[CHAPTER III]

When, years ago, my attention was first attracted by the idea that, for the solution of our problem, we ought to turn our attention to the sugar in normal urine, no very exact tests for sugar were possible. The reactions were not very sensitive, the fact being that the surest evidence of the presence of sugar was obtained not from the reduction processes but from the method used by Brücker for preparing a potassium compound of sugar.

Every investigation which I undertook in his times for the confirmation of my theory was very arduous. The few cases which I at first had under observation presented formidable difficulties. The occasion of my first turning my attention to sugar in the urine was a case of a woman who had borne five children, and, after violent and continuous mental excitement, was suddenly seized with diabetes mellitus. I frequently examined her urine, and always found an abnormal amount of sugar. She had twice given birth to children whilst suffering from diabetes, and on each occasion the child was a female. This fact struck me, because previously, whilst she was strong and well, she had borne sons only. But, on the appearance of the disease mentioned, she had two daughters in succession, of whom the first one lived and the other was still-born.

I numbered amongst my acquaintances a family, of whom, in the course of years, I was acquainted with the grandmother, a daughter, and two grand-daughters. The grandmother had, including the third generation, fifteen descendants, of whom twelve were girls and three were boys. Two of the boys were the sons of the grandmother, and the first two children she had borne. She was under medical treatment, and the analysis of the urine showed a considerable quantity of sugar. She had six daughters. One of these daughters, who survived the others, had five children, amongst them one boy, who soon died.

Two of the grand-daughters of this family became mothers, each bearing one daughter. I had the opportunity of examining the urine of all the mothers of this family, and always found sugar in it. Sometimes the saccharine contents reached a remarkable quantity, and yet were not such as could be diagnosed to indicate an unhealthy condition.

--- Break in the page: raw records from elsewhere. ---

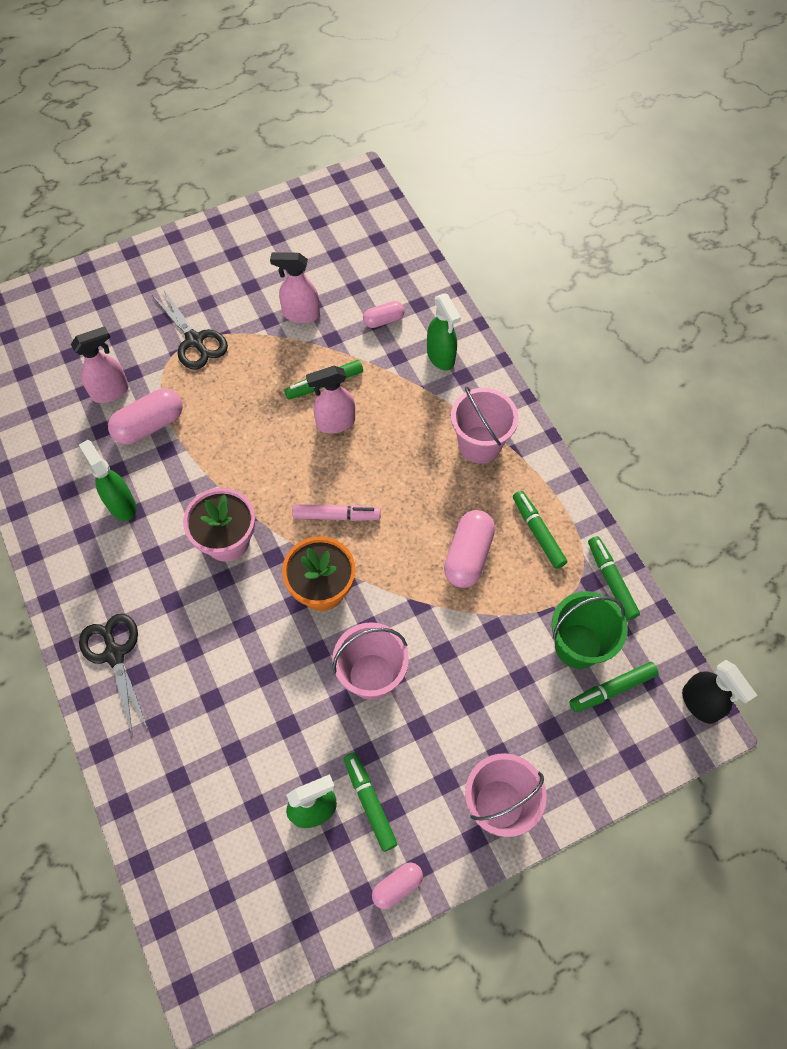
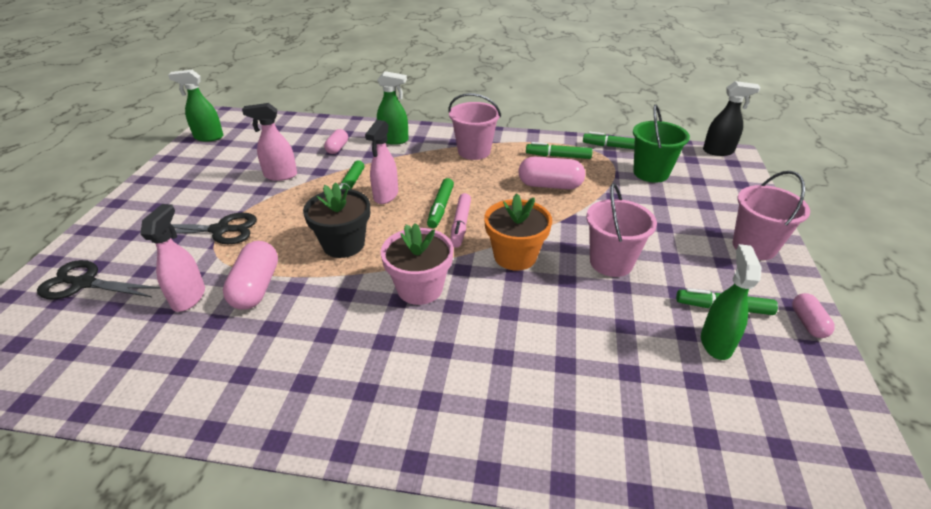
camera: 55 degrees left, 25 degrees down
(114, 654) = (459, 418): black scissors -> black scissors (84, 283)
(121, 504) = (307, 340): green spray bottle -> green spray bottle (208, 137)
(241, 443) = (343, 244): none -> black flower pot
(301, 314) = (280, 175): pink spray bottle -> pink spray bottle turned 45 degrees clockwise
(336, 515) = (460, 225): pink marker -> pink marker turned 150 degrees clockwise
(468, 555) = (550, 185): pink capsule -> pink capsule turned 45 degrees counterclockwise
(612, 689) = (690, 173): green marker -> green marker (440, 208)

Amongst the acquaintances of my youth was a young lady of good family. Carefully reared, she was, as a child, too much sheltered from the influences of the open air, and in later years much imprisoned in-doors by hard study in different branches of art and science. As a young lady she was fairly tall and well nourished, but pale and possessed of little color.

It happened that I had an opportunity of examining this young lady’s urine. As I found a considerable quantity of sugar, I was led to the conclusion that the girl (she was engaged) would have principally female offspring.

Many years had elapsed. The young lady had ripened into a stately matron, and told me that she had the happiness to be the mother of five daughters and a son. I am altogether without the statistics necessary to deduce from a great number of similar cases the average relative number of the sexes born of women suffering from diabetes. But this must be pointed out, that, notwithstanding the high percentage of sugar excreted in the case of women suffering from pronounced diabetes, female offspring do not necessarily always appear. They will probably be in a very striking majority when compared with the males, but the complete disappearance of the male sex is not to be anticipated, because male individuals, though in the minority, can appear. And this was to be anticipated, seeing that in the so-called slighter cases of this complaint the abnormal metabolism can be sensibly improved by attention to diet.